In CST Pinheiro explains, "you try to link genotype" -- that is, DNA -- "to phenotype," or behavior. CST sifts through a massive collection of polymerase mutants such that the mutants that can do what you want (that is, have the desired phenotype -- in this case, copying DNA to XNA) are selected, along with the gene that encodes the desired mutant itself.
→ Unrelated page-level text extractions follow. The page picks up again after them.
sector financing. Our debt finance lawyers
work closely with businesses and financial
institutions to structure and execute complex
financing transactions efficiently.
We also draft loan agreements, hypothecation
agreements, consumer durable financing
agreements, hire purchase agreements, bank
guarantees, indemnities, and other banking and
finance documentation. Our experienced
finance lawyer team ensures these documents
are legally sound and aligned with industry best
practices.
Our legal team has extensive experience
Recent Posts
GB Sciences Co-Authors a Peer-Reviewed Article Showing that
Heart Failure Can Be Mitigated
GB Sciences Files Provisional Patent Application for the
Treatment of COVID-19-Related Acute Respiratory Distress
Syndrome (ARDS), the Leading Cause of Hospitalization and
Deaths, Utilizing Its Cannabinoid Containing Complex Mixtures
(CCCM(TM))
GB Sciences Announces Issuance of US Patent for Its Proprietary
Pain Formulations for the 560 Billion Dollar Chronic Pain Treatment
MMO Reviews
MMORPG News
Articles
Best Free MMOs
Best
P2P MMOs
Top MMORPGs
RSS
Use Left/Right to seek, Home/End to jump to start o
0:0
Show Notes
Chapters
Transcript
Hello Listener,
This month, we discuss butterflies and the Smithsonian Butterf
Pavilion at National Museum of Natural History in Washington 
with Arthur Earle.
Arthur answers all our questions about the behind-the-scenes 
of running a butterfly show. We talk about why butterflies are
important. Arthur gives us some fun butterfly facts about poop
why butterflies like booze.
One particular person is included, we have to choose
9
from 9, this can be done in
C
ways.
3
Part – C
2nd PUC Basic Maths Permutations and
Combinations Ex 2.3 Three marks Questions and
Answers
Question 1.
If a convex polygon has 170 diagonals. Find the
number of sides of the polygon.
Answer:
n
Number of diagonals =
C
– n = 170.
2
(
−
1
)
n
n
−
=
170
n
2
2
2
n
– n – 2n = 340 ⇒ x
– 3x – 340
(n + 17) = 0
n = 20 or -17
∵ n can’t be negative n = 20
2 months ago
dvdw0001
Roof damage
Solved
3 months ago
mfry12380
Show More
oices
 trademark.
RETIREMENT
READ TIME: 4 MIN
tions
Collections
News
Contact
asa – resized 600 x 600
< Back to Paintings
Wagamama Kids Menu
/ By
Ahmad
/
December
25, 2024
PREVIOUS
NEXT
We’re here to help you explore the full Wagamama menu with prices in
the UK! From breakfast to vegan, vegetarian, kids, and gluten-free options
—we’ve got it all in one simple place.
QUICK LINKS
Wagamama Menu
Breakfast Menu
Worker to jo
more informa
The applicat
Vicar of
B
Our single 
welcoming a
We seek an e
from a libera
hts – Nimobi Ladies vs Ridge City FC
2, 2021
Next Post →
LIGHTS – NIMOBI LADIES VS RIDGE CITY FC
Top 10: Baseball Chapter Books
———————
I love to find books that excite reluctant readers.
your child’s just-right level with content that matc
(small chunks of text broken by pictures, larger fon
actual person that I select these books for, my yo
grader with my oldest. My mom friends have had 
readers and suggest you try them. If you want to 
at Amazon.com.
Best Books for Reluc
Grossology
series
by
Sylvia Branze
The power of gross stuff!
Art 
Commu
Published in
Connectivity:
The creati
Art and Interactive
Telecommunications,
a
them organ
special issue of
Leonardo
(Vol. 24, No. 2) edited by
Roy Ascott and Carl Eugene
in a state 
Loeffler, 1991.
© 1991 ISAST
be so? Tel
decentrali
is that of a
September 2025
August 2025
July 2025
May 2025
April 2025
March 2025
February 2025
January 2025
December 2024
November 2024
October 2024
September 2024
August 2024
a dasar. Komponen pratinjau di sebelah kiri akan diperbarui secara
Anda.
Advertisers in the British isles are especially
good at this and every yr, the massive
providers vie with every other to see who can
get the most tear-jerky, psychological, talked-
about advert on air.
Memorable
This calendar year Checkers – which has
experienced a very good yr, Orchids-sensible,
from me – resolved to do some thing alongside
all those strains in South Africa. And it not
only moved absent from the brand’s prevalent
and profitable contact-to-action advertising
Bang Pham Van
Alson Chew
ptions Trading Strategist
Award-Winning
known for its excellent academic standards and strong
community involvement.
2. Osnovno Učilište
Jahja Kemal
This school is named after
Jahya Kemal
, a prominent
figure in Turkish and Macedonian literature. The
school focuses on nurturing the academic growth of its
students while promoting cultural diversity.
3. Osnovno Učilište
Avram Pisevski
Metaphorically, says Pinheiro, the process is like dealing with an emergency on a plane: "The captain falls ill and the idea is that you are trying to find whether someone in the plane is a doctor." (This would be a very, very large plane: Each screen included some 200 million mutants.)

Pinheiro and his team created an emulsion -- like the tiny droplets of oil in a vinaigrette salad dressing -- in which each droplet, basically a nanoscale test tube, contained a circular piece of DNA (a "plasmid") encoding one of those 200 million variants; a mixture of XNA building blocks; and a small piece of DNA (a "primer") that could bind to the plasmid, albeit weakly. This primer was tagged with biotin, a kind of molecular handle.

If the polymerase in any given droplet could extend its primer (as polymerases do) using XNA nucleotides, it would create a stable complex of primer and plasmid. Those complexes could then be captured via the primer's biotin handle, such that after a single screening round the large pool of mutant plasmids would be whittled down, or enriched, to a more manageable pool, which could then be used directly or passed through the process again for further enrichment.

This process, which can occur very rapidly in a test tube, is like running evolution in super-fast-forward, selecting for desired properties and weeding out poor performers. And it is not unique to this paper: A process called "phage display" works similarly to identify synthetic antibodies that can bind to desired protein targets.

In this case the process enabled the research team to create a suite of proteins the likes of which have never been seen on Earth -- proteins that can translate the language of DNA into a new language altogether. But let's put that achievement in perspective:

The authors did not play God in a test tube; they selected for an enzymatic activity using a highly sophisticated form of find-the-needle-in-the-haystack. Nor did they develop some new form of life -- though one could imagine XNA polymers being used to store the genetic blueprints for some hypothetical synthetic organism.

But that's in the future. At least for the moment, DNA and RNA will remain alone, and safely at the top of the genetic heap -- right where evolution, for whatever reason, placed them.

*Well, not exactly. DNA is a double-stranded molecule that looks like a helical ladder, with a sugar-phosphate backbone on the outside and rungs of paired DNA bases on the inside. It's the precise order of bases that gives DNA meaning, and Holliger's team didn't change that - the same base-pairing rules apply in their XNA polymers as in DNA and RNA, and in fact, XNA polymers can base pair with DNA. What the team did was to replace the sugars with something completely novel.